Predictive theory of competitor’s behavior

Over the years, management gurus and academics proposed various frameworks to predicting competitor’s strategies, from McKinsey 7s, to BCG growth-share matrix, to GE’s variation on those, but none has come even close to the predictive power of Michael Porter’s pioneering Four Corner Model.

The full exposition of Porter’s model can be found in his seminal book, Competitive Strategy (Free Press, 1980). In recent years, a growing body of research on human cognitive processes adds strong support to Porter’s modeling. This combination of psychology, neuroscience and strategic modeling gives you powerful tools in the quest to predict competitors’ moves and responses.
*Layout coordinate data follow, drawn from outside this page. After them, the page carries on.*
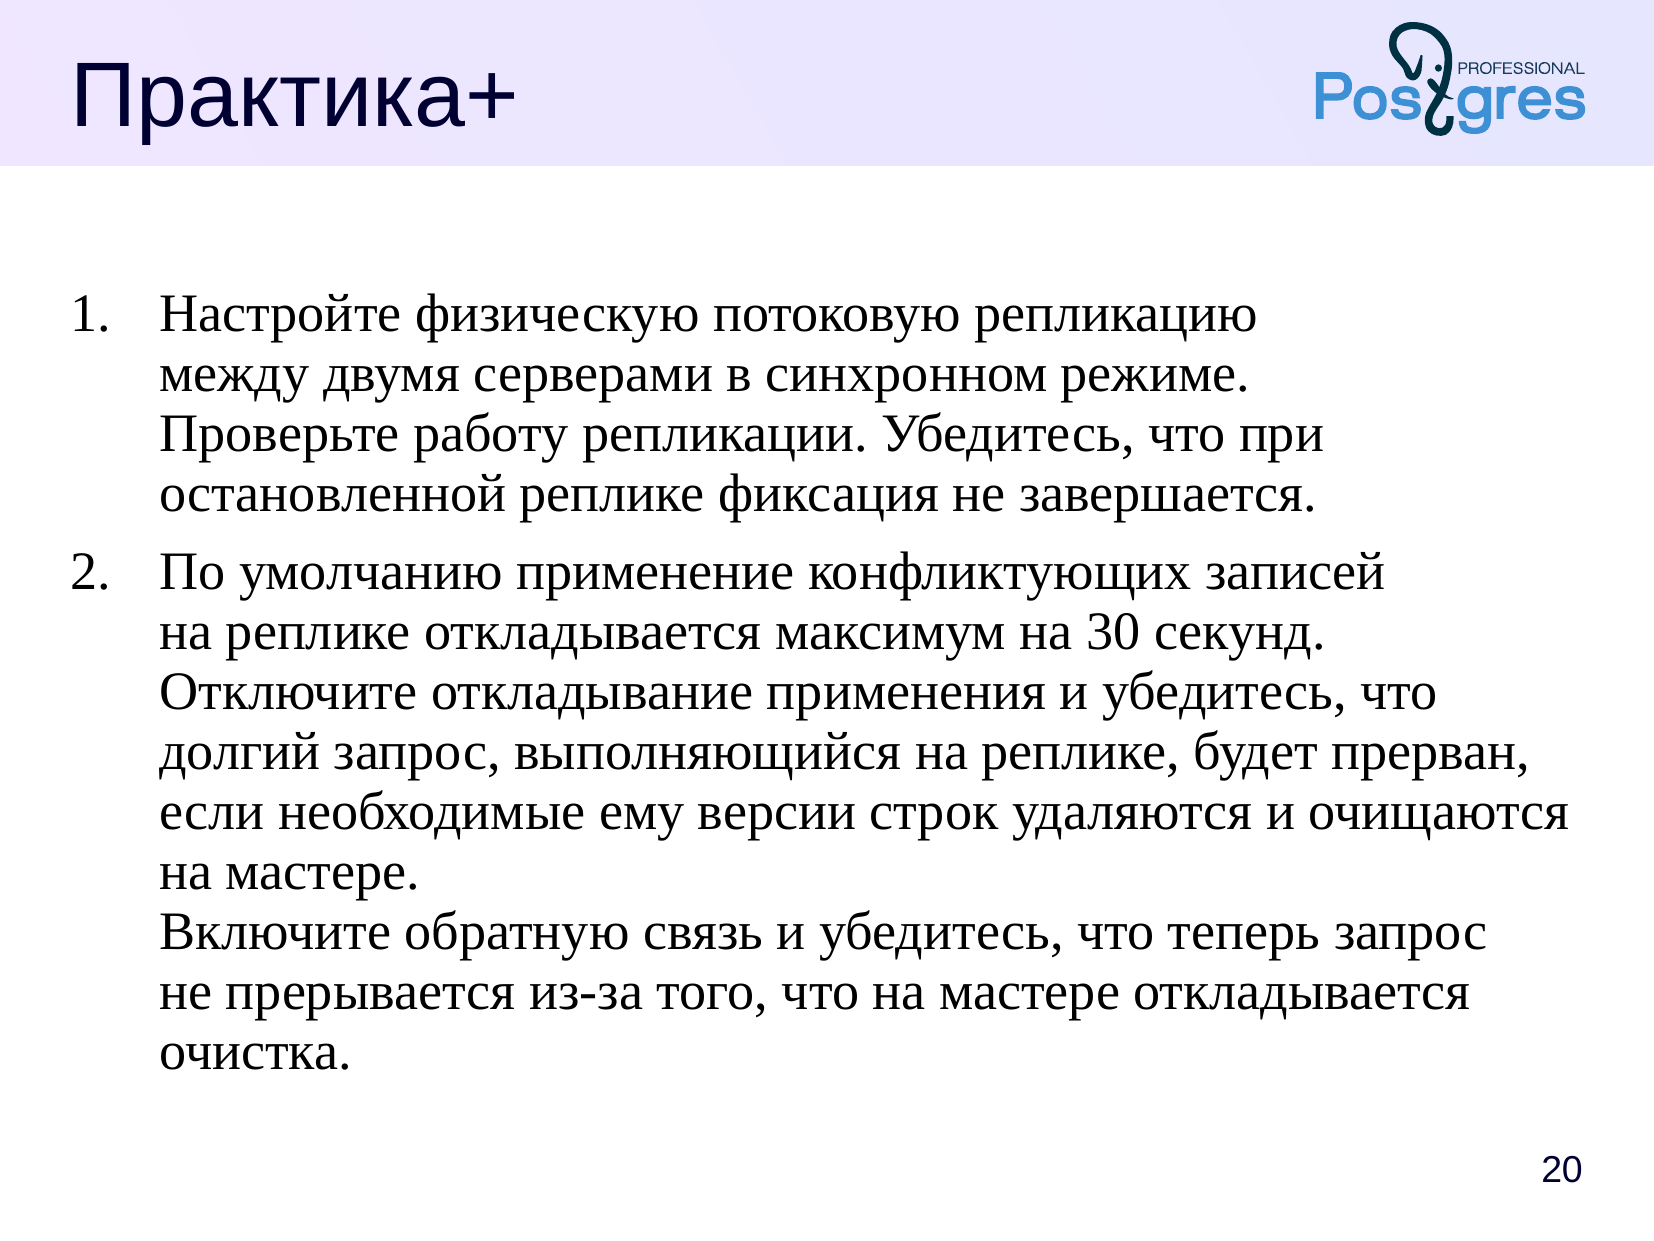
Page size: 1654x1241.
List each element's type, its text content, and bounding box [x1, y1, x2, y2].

title Практика+ [70, 43, 1241, 147]
list Настройте физическую потоковую репликацию между двумя серверами в синхронном режиме. Проверьте работу репликации. Убедитесь, что при остановленной реплике фиксация не завершается. По умолчанию применение конфликтующих записей на реплике откладывается максимум на 30 секунд. Отключите откладывание применения и убедитесь, что долгий запрос, выполняющийся на реплике, будет прерван, если необходимые ему версии строк удаляются и очищаются на мастере. Включите обратную связь и убедитесь, что теперь запрос не прерывается из-за того, что на мастере откладывается очистка. [70, 283, 1583, 1134]
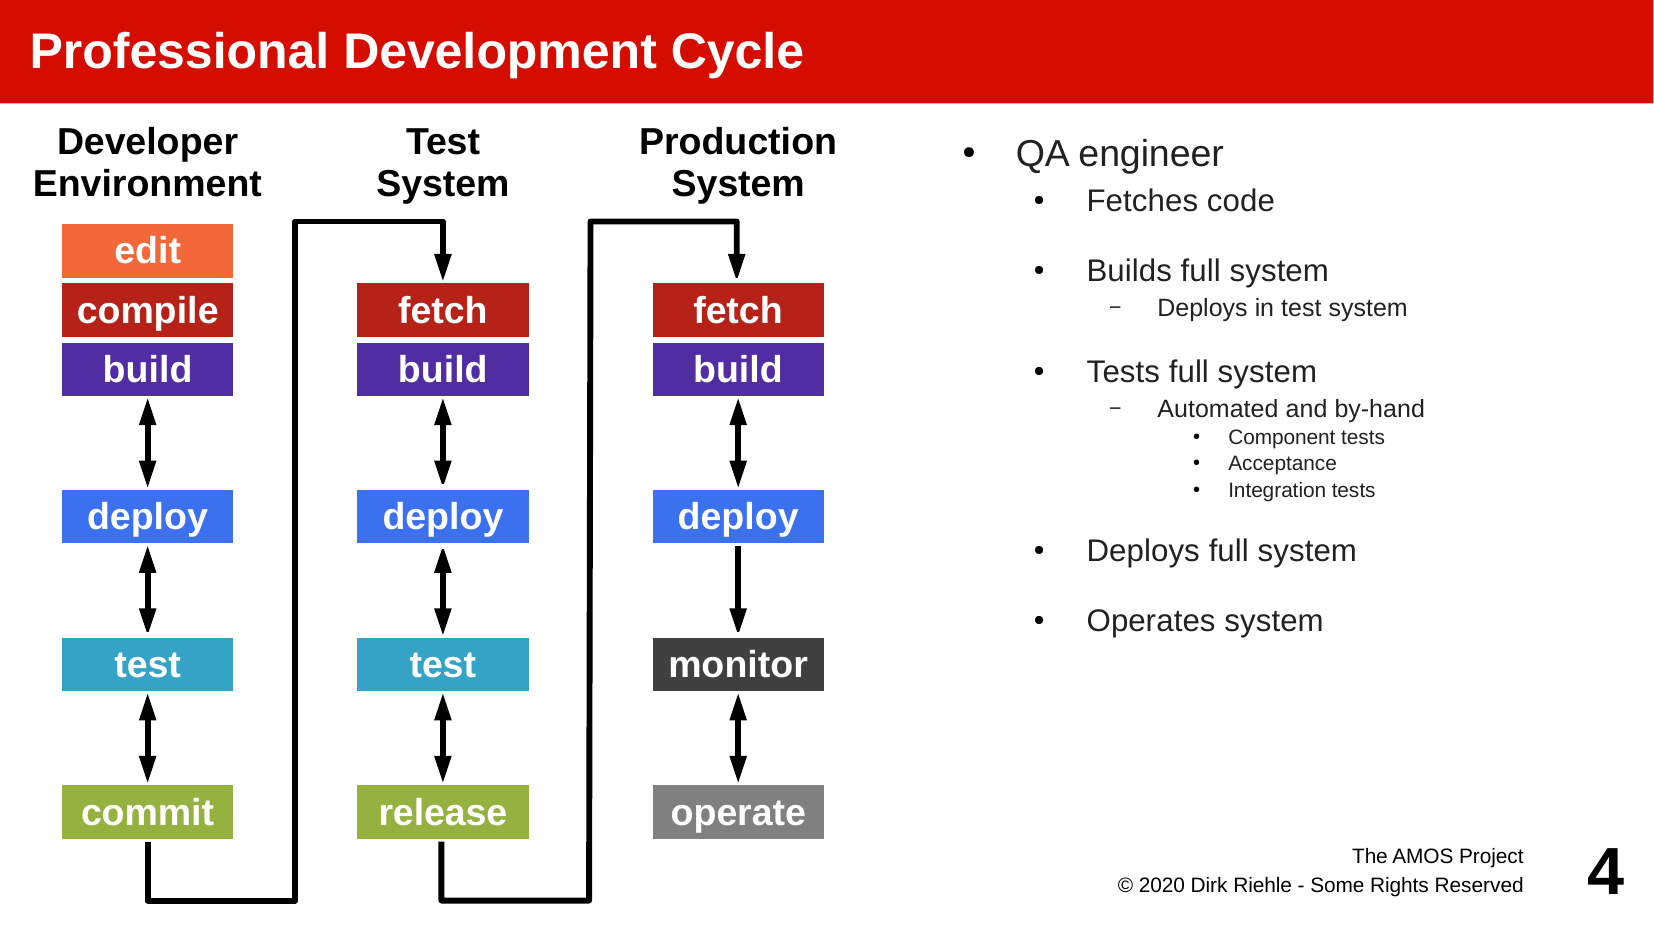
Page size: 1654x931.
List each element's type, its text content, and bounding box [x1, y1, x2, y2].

text_box commit [59, 782, 237, 842]
text_box deploy [59, 487, 237, 547]
text_box build [354, 340, 532, 399]
list QA engineer Fetches code Builds full system Deploys in test system Tests full system Automated and by-hand Component tests Acceptance Integration tests Deploys full system Operates system [944, 132, 1625, 798]
text_box test [354, 634, 532, 694]
text_box Production System [620, 103, 857, 222]
text_box release [354, 782, 532, 842]
text_box build [59, 339, 237, 399]
text_box operate [649, 782, 827, 842]
text_box compile [59, 280, 237, 339]
text_box build [649, 340, 827, 399]
title Professional Development Cycle [0, 0, 1654, 104]
text_box Test System [324, 103, 562, 222]
text_box edit [59, 222, 237, 280]
text_box monitor [649, 634, 827, 694]
text_box Developer Environment [29, 103, 266, 222]
text_box deploy [649, 487, 827, 547]
text_box fetch [354, 280, 532, 340]
text_box fetch [649, 280, 827, 340]
text_box test [59, 634, 237, 694]
text_box deploy [354, 487, 532, 547]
The beauty of Porter’s work is that it is actually a behavioral-economic perspective on company’s behavior. Behavioral economic theories are relatively new. Early on, Porter understood that competitor’s observed behavior in the market such as its current strategy and its capabilities are necessary but not sufficient to predict its future behavior. A significant part of future strategy is a continuation of current strategy, as most companies run on inertia. Using current strategy and capabilities to predict future strategy and capabilities is the common practice in almost every firm. It’s the most intuitive type of prediction. However it fails to consider real world executive decision making which is anything but fully rational. The reason was that in reacting to market changes or competitors’ moves, companies often act out of motives and assumptions which reflect history, personality and characteristics different than full information, "preference optimizing" equilibrium solution (this is economists’ lingo). Despite being an economist by training, Porter realized deliberate, rational decision making was often the tip of an iceberg. He strongly advocated a mix of behavioral theories in predicting economic behavior. Porter called for understanding what motivates the competition by examining drivers of corporate behavior and the mind set of company’s decision makers (a.k.a "management assumptions"). In his analysis, he included goals, internal culture and value system, executives’ background, organizational dynamics, historical roots and commitments, board members’ profiles, identity of the consulting firms habitually influencing executive thinking, attitude toward risks, as well as management beliefs about the industry and its own position in it. In the broadest sense, Porter was advocating a closer look at what neuroscientists term automatic or unobserved processes, underlying observed behavior.